Les affirmations suivantes concordent-elles avec le texte ? Pour chacune, répondez par oui ou non et citez exactement les mots du texte qui tranchent. 1. La personne qui répond dit avoir préparé une maîtrise sur Nietzsche à la Sorbonne. 2. Le premier interlocuteur parle de trois interventions de sa part. 3. La personne qui répond apprécie beaucoup Descartes.

## [TEXTE À LIRE]
# # # # #
C’est pourquoi je fais bien la différence entre ma spiritualité intuitive, proche de l’émerveillement à la Montaigne, à la Descartes ou à la Rousseau, et ma spiritualité d’homme de dialogue capable d’accepter que d’autres puisent leur mystérieux amour de l’humanité et donc peu à peu de la planète à d’autres sources que cet émerveillement conscient, qui pour moi comme pour vous, je le sens, conduit tout naturellement à l’amour par renvoi d’ascenseur.
J’ imagine que ces quatre interventions de ma part vous auront suffisamment permis de comprendre mon point de vue, et vous remercie encore d’avoir accepté ce dialogue.
merci encore, pour la profondeur de vos propos que je partage en grande partie.
Je voudrais juste sur revenir sur deux points. D’abord, Descartes, qu’effectivement je n’apprécie pas beaucoup, parce qu’il m’a laissé de mauvais souvenirs pendant mes études de philosophie à la Sorbonne, alors que je préparais une maîtrise sur Nietzsche, et puis surtout : je le rends, avec d’autres bien sûr, responsable de ce maudit dualisme entre d’une part la raison raisonnante de manière privilégiée sur le monde sensible de la matière, et d’autre part, la métaphysique et tout ce qui touche au monde invisible de la dimension spirituelle de l’homme. Ce dualisme n’a fait par la suite que se renforcer en hégémonie de la raison, en réductionisme matérialiste de la science conventionnelle, repoussant, combattant, niant toute autre dimension. A l’opposé, il y a ce que j’appelle l’esprit intégratif qui tente au contraire l’unité entre les dimensions différentes en tissant des liens, en mettant en relation et en complémentarité.
# # # # #
## [FICHES DE DONNÉES]
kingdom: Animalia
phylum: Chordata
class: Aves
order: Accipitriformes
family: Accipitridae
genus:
# # # # #
## [CORRIGÉ]
1. Oui : « alors que je préparais une maîtrise sur Nietzsche »
2. Non : « ces quatre interventions de ma part »
3. Non : « qu’effectivement je n’apprécie pas beaucoup »